July 22, 2003
Statement of Chairman Orrin G. Hatch
Before the United States Senate Committee on the Judiciary
AThe WorldCom Case:
Looking at Bankruptcy and Competition Issues"
Good afternoon and welcome to today's hearing entitled "The WorldCom Case: Looking at Bankruptcy and Competition Issues."
I first would like to thank all of our witnesses today for their time and cooperation. I hope that this hearing will help us better understand the WorldCom situation and its potential public policy implications.
Along with many Americans, I am deeply concerned about the devastation caused by WorldCom's massive corporate fraud, which has caused immeasurable harm to so many. While we can't go back in time and undo what has already occurred, we are presented today with an opportunity. We have an opportunity to examine the WorldCom case and determine whether there are lessons to be learned with respect to our public policy going forward.

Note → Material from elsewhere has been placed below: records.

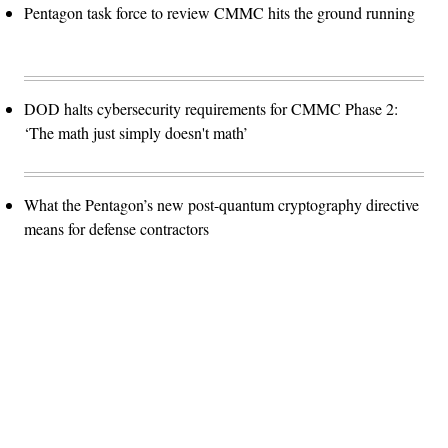
Pentagon task force to review CMMC hits the ground running
DOD halts cybersecurity requirements for CMMC Phase 2:
‘The math just simply doesn't math’
What the Pentagon’s new post-quantum cryptography directive
means for defense contractors
Advertisement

The focus of today's hearing will be two-pronged. First, we will examine the WorldCom bankruptcy case and consider, in light of the facts, whether any changes in our current bankruptcy laws may be in order. Second, we will assess the implications of a reorganized MCI emerging from bankruptcy on competition in the telecommunications market. Here again, we will evaluate what impact, if any, this anticipated competitive landscape should have on public policy.

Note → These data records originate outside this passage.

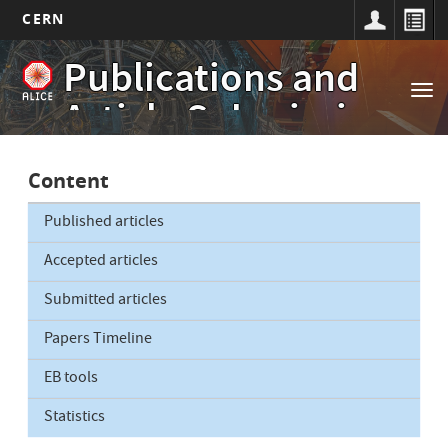
CERN
Main
Skip
Publications and
to
navigation
Tog
main
Article Submissions
nav
content
Content
Published articles
Accepted articles
Submitted articles
Papers Timeline
EB tools
Statistics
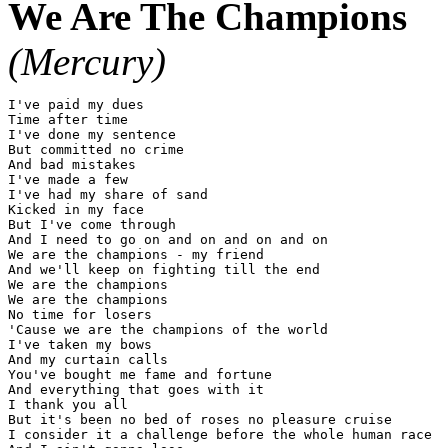
We Are The Champions
(Mercury)
I've paid my dues

Time after time

I've done my sentence

But committed no crime

And bad mistakes

I've made a few

I've had my share of sand

Kicked in my face

But I've come through

And I need to go on and on and on and on

We are the champions - my friend

And we'll keep on fighting till the end

We are the champions

We are the champions

No time for losers

'Cause we are the champions of the world

I've taken my bows

And my curtain calls

You've bought me fame and fortune

And everything that goes with it

I thank you all

But it's been no bed of roses no pleasure cruise

I consider it a challenge before the whole human race
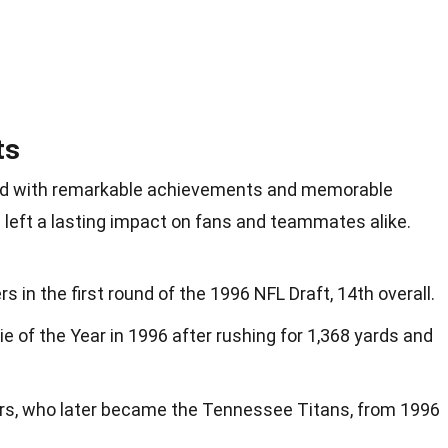
ts
lled with remarkable achievements and memorable
 left a lasting impact on fans and teammates alike.
s in the first round of the 1996 NFL Draft, 14th overall.
of the Year in 1996 after rushing for 1,368 yards and
ers, who later became the Tennessee Titans, from 1996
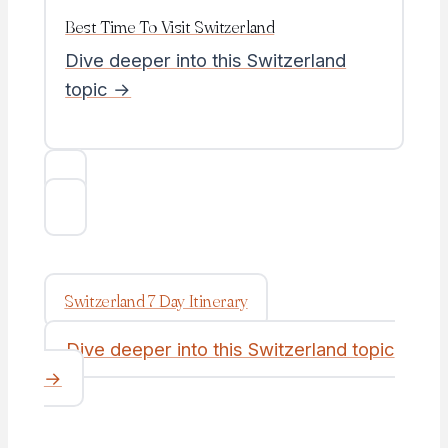
Best Time To Visit Switzerland
Dive deeper into this Switzerland
topic →
Switzerland 7 Day Itinerary
Dive deeper into this Switzerland topic
→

Some have raised fairness concerns that WorldCom will be able to emerge from bankruptcy with much of the fruits of its widespread fraudulent conduct intact. They argue that it will emerge from Chapter 11 with an enhanced market position relative to its competitors, giving it not only a fresh start but a head start. They believe that, in view of the WorldCom case, our bankruptcy system is set up to make crime pay.
Others contend that the MCI which will emerge from bankruptcy is a new entity with new leadership. They point to the extraordinary measures it has taken to prevent the recurrence of past misdeeds. They further argue that MCI will not have a meaningful competitive advantage from its Chapter 11 reorganization. And, they argue that our bankruptcy laws appropriately are not designed to punish, but rather to permit a company to reorganize and emerge from bankruptcy as a viable entity.
As we move forward, I believe we need to have a full understanding of the WorldCom case to help us determine whether our bankruptcy laws are functioning fairly and effectively. We also need to understand the WorldCom case in order to conclude whether our policies are sufficient to enable the telecom industry to enjoy robust competition under fair terms that benefits consumers. No doubt, this is a complex case containing important issues deserving of examination.
We are fortunate to have highly respected individuals here today to testify on these important matters.
We will first hear from former Attorney General Richard Thornburgh, who is the Bankruptcy Examiner in the case. We are fortunate to have you with us and look forward to your testimony.
On our second panel, we are honored to hear from: former Attorney General William Barr, the Executive Vice President and General Counsel of Verizon Communications; former Attorney General Nicholas Katzenbach, who serves on the Board of directors of MCI Telecommunications; Marcia Goldstein of the law firm Weil Gotshal; Douglas Baird, Vice Chair of the National Bankruptcy Conference; and Mark Neporent, the Chief Operating Officer of Cerberus Capital Management.
I appreciate all of you appearing today, and look forward to your testimony.